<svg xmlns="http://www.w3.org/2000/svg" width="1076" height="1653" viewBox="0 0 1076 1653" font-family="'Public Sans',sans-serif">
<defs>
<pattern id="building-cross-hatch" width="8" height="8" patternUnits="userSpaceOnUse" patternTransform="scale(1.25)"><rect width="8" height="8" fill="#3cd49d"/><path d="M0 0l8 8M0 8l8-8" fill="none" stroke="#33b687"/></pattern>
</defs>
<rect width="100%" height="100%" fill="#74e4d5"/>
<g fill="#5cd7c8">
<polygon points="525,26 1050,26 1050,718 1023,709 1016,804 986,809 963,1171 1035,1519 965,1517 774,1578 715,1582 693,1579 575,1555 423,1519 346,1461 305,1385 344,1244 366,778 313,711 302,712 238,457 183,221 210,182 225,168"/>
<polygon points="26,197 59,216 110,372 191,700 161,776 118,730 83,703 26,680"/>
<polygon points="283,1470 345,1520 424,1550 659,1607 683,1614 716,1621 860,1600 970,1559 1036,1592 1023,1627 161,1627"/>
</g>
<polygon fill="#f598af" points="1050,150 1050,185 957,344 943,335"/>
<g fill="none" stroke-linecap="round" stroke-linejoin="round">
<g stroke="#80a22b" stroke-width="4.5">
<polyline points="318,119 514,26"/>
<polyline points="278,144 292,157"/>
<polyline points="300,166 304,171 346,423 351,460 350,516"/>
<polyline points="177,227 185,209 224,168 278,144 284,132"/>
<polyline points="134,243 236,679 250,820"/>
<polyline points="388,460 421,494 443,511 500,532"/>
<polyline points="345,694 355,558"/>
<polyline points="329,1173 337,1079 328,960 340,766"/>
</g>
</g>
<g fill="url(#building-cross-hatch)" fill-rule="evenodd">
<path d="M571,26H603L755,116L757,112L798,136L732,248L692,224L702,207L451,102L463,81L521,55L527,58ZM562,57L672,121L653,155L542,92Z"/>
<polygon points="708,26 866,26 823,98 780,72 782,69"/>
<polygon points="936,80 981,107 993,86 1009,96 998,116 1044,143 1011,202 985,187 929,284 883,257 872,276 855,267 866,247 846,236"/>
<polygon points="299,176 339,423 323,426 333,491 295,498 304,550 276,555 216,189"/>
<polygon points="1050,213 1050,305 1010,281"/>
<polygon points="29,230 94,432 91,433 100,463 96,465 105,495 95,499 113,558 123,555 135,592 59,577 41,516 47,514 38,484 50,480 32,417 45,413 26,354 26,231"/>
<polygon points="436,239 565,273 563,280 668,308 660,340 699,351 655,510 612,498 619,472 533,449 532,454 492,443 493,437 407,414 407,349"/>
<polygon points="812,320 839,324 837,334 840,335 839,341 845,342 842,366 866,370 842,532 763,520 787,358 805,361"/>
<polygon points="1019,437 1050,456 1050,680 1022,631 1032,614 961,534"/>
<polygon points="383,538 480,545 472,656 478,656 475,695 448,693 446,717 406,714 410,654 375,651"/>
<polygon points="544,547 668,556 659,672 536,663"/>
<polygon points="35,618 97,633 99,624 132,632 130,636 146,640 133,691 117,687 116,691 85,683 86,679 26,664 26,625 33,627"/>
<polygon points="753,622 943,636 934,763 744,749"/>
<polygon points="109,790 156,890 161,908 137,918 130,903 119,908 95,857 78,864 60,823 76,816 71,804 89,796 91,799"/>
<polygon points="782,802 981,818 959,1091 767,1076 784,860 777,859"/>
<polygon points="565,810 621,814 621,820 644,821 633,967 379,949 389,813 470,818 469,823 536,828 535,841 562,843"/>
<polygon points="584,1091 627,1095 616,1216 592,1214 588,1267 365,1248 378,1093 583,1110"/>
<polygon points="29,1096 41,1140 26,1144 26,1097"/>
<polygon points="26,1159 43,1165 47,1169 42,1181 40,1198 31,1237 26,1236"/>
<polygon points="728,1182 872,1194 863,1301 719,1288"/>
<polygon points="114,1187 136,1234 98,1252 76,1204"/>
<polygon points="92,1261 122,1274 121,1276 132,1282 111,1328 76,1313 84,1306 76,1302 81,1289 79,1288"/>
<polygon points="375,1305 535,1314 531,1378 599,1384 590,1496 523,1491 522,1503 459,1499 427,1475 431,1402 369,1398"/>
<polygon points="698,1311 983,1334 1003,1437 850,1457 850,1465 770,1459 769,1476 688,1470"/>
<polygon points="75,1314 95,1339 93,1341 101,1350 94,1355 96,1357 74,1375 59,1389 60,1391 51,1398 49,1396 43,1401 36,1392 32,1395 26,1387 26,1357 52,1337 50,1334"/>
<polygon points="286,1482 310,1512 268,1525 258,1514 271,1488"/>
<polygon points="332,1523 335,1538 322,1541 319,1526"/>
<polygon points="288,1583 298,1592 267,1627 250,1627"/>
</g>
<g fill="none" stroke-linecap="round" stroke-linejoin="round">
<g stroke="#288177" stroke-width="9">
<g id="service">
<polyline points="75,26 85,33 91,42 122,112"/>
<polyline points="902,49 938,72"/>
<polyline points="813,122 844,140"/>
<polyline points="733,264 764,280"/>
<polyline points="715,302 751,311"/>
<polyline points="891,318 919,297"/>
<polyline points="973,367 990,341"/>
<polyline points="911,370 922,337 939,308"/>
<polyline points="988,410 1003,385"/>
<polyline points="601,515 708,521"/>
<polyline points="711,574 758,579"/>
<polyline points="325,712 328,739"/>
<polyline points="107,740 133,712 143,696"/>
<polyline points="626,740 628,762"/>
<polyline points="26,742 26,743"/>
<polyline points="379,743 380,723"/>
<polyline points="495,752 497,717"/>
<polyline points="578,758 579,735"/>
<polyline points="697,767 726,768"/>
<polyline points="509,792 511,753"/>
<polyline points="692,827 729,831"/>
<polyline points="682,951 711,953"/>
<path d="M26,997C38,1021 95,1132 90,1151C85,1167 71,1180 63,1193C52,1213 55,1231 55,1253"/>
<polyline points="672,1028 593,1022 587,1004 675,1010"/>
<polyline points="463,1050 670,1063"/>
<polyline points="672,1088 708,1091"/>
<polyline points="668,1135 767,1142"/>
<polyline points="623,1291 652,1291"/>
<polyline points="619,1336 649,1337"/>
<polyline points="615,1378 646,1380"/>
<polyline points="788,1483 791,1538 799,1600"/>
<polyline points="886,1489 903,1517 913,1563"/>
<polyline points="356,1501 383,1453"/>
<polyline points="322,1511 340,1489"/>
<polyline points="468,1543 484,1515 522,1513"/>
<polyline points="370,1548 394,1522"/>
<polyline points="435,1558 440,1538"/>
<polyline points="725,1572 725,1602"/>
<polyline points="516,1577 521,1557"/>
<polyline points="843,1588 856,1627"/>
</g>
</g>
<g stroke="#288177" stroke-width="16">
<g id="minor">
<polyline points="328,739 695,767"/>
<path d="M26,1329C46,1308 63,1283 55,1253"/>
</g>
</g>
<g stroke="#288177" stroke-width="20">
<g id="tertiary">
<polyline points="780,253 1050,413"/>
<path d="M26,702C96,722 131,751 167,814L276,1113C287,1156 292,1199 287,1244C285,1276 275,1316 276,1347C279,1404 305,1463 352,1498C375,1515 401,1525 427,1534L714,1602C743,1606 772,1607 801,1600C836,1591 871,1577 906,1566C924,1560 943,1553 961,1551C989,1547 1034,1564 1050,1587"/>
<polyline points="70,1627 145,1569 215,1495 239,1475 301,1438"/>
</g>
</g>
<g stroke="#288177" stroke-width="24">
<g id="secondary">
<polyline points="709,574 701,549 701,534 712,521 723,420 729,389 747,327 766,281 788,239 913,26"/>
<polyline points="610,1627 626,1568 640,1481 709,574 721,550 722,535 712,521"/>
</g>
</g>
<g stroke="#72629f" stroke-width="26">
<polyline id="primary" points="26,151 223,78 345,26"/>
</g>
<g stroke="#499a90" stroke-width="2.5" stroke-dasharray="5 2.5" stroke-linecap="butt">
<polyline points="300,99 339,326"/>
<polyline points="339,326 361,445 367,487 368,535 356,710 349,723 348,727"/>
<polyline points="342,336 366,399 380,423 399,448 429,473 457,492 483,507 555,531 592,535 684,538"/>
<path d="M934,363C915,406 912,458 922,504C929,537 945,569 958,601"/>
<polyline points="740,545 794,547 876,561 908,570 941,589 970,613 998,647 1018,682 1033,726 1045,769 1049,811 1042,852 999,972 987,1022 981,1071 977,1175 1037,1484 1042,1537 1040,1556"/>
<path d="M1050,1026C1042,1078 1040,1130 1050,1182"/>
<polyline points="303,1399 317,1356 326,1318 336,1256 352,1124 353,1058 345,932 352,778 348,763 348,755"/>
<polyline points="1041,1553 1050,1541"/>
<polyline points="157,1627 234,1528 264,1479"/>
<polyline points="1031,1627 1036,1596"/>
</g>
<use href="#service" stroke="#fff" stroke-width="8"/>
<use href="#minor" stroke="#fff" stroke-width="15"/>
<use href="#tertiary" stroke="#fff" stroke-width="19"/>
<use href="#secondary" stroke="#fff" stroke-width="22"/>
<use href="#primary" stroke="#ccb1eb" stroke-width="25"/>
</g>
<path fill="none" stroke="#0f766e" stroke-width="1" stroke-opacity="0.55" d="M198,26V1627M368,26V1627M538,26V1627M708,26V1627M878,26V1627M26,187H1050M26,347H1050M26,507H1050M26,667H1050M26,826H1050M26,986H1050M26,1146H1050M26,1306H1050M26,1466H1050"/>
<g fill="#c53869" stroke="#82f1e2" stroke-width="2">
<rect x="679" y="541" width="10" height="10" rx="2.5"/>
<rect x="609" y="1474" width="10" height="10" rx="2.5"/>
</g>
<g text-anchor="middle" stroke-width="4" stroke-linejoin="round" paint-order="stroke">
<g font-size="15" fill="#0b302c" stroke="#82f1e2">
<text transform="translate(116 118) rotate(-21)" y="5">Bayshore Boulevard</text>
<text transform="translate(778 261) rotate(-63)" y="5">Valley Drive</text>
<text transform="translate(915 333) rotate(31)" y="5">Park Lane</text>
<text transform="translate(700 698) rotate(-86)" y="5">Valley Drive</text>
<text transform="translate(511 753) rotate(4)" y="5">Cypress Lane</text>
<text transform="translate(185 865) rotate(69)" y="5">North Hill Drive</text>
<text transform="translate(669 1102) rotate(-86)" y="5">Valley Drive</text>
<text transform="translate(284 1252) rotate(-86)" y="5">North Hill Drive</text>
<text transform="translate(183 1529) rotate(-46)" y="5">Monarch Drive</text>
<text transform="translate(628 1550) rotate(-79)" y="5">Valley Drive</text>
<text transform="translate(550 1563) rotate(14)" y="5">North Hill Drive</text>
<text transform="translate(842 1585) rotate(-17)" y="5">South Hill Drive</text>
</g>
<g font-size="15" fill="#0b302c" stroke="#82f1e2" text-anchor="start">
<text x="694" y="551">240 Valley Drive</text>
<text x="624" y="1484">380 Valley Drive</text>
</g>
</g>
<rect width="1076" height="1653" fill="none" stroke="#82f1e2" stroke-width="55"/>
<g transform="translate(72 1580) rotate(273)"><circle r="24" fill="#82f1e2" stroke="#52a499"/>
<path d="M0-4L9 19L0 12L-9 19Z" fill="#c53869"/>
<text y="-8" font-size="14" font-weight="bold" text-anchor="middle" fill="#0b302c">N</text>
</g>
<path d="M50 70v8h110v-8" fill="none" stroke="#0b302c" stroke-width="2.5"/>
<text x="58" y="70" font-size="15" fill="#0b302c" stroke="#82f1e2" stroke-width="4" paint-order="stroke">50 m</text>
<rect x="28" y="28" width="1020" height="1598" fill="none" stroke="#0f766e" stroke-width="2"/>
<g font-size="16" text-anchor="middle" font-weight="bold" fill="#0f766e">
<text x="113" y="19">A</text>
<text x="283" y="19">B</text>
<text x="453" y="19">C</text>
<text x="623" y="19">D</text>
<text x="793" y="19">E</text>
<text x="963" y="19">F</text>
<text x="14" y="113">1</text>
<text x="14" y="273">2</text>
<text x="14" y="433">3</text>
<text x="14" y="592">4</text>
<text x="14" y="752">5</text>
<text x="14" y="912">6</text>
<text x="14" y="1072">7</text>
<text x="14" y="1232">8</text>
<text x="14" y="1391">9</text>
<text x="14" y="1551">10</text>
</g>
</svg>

▶ **GOAL OF THE EXERCISE**:
The count of lines above that contain "bold" is all that should be given.

▶ **TASK SOLUTION**:
2